Kirkus Reviews QR Code
COMPUTER WARS by Charles H. Ferguson

COMPUTER WARS

How the West Can Win in a Post-IBM World

by Charles H. Ferguson & Charles R. Morris

Pub Date: Feb. 1st, 1993
ISBN: 0-8129-2156-9
Publisher: Times/Henry Holt

An informed assessment of what's in store for the computer industry now that IBM is no longer showing the way. Before looking into the future, Ferguson (a computer analyst/consultant) and Morris (Iron Destinies, Lost Opportunities, 1988, etc.) chronicle the sudden shift away from mainframes to decentralized systems (built around work stations whose circuitry is mainly comprised of lightning-fast microprocessors), which caught Big Blue (plus other stand-pat manufacturers like Digital Equipment) in the undertow.

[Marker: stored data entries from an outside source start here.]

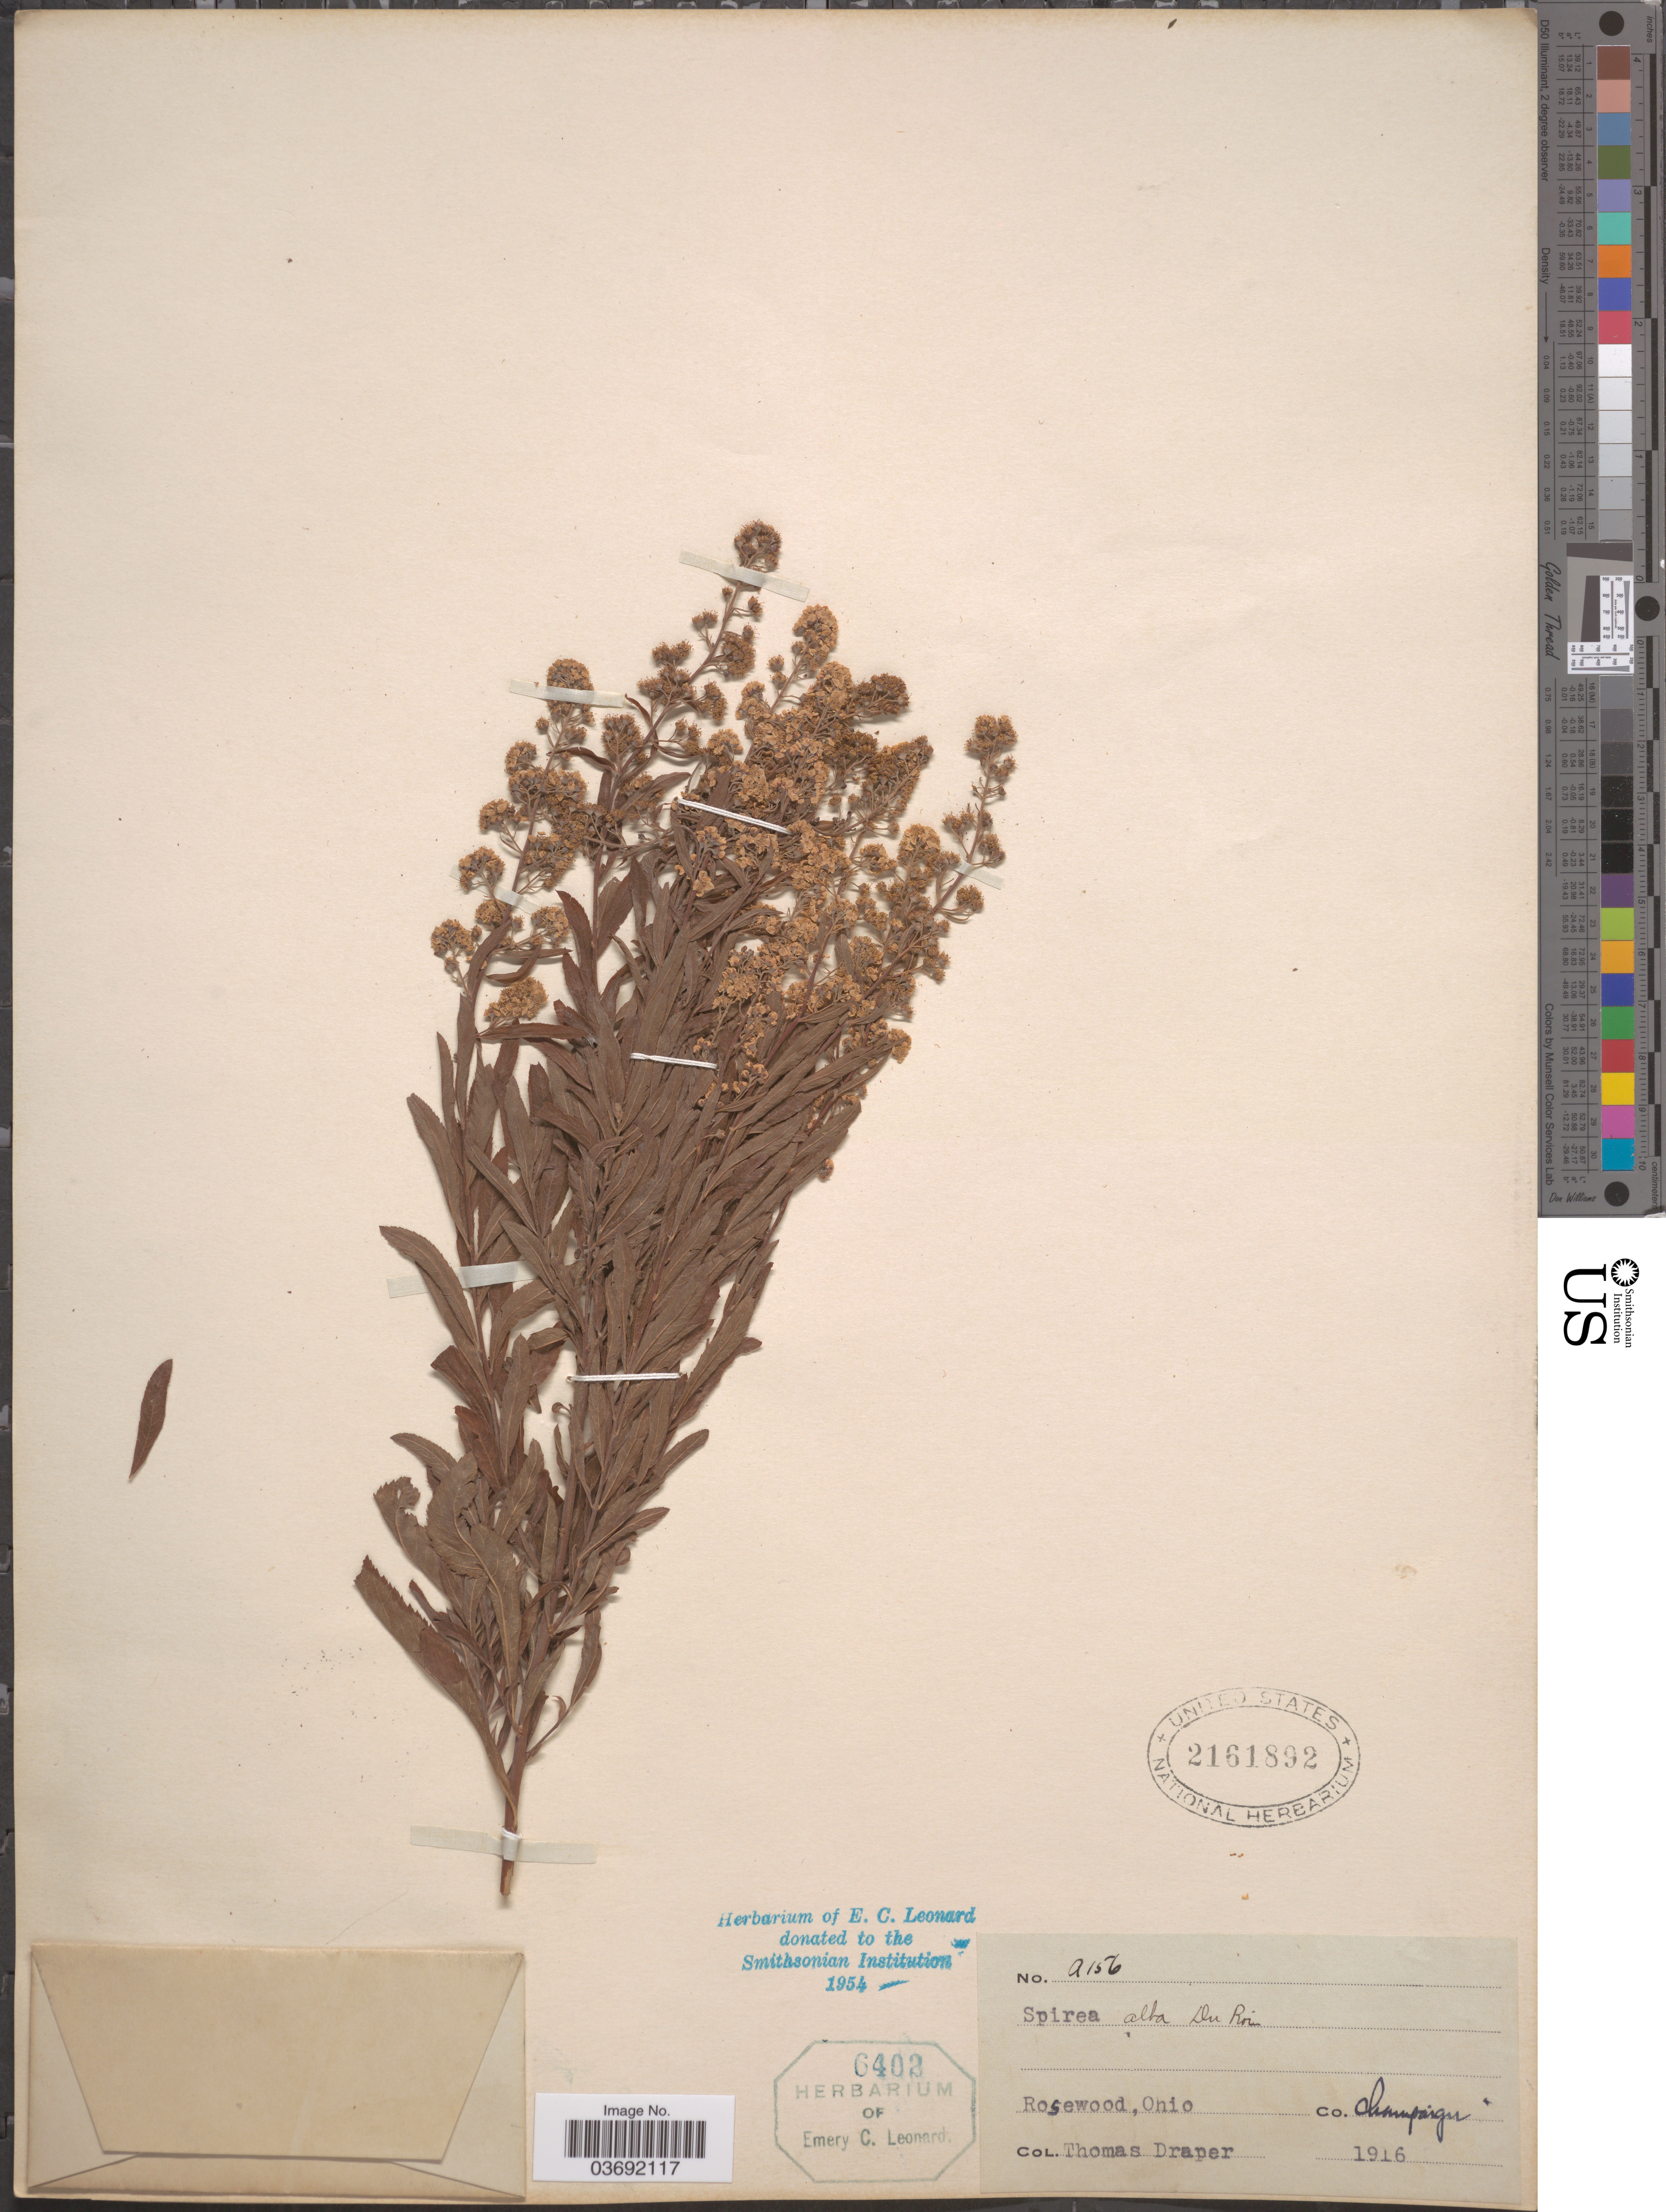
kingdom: Plantae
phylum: Tracheophyta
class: Magnoliopsida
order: Rosales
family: Rosaceae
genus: Spiraea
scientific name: Spiraea alba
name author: Du Roi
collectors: T. Draper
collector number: a156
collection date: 1916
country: United States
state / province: Ohio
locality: Rosewood, Ohio Co. Champaign.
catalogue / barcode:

They also recount how IBM fumbled its chance to retain control in PCs, whose emergence helped make the business as much a software as a hardware game. Among other matters, they note that IBM's top executives remain sales-oriented and ill-prepared to choose wisely among cutting-edge technologies that can determine corporate competitiveness in a mercurial market where today's breakthrough is tomorrow's museum piece. Having set the stage, Ferguson and Morris address the issue of which suppliers might thrive in a field whose bellwethers have lost their way. Their money is on what they call a ``third force''—i.e., nimble, mid-sized enterprises (mainly based in California's Silicon Valley) with managements who understand the volatile state of the electronic data-processing art and who have the resources to capitalize on it. With minimally prudent assistance from Washington (which has not always been helpful), the authors predict, American vendors can gain a vanguard position during the 1990's. Despite massive government aid, they argue, vaunted Japanese sources (along with their high-profile US counterparts) remain committed to megaprojects that could confine them to commodity niches. And Europe, Ferguson and Morris conclude, has long since ceased to be a factor in the brave new computing world already taking shape. An upbeat, albeit cautionary, analysis. The accessible text has charts and graphs throughout (not seen).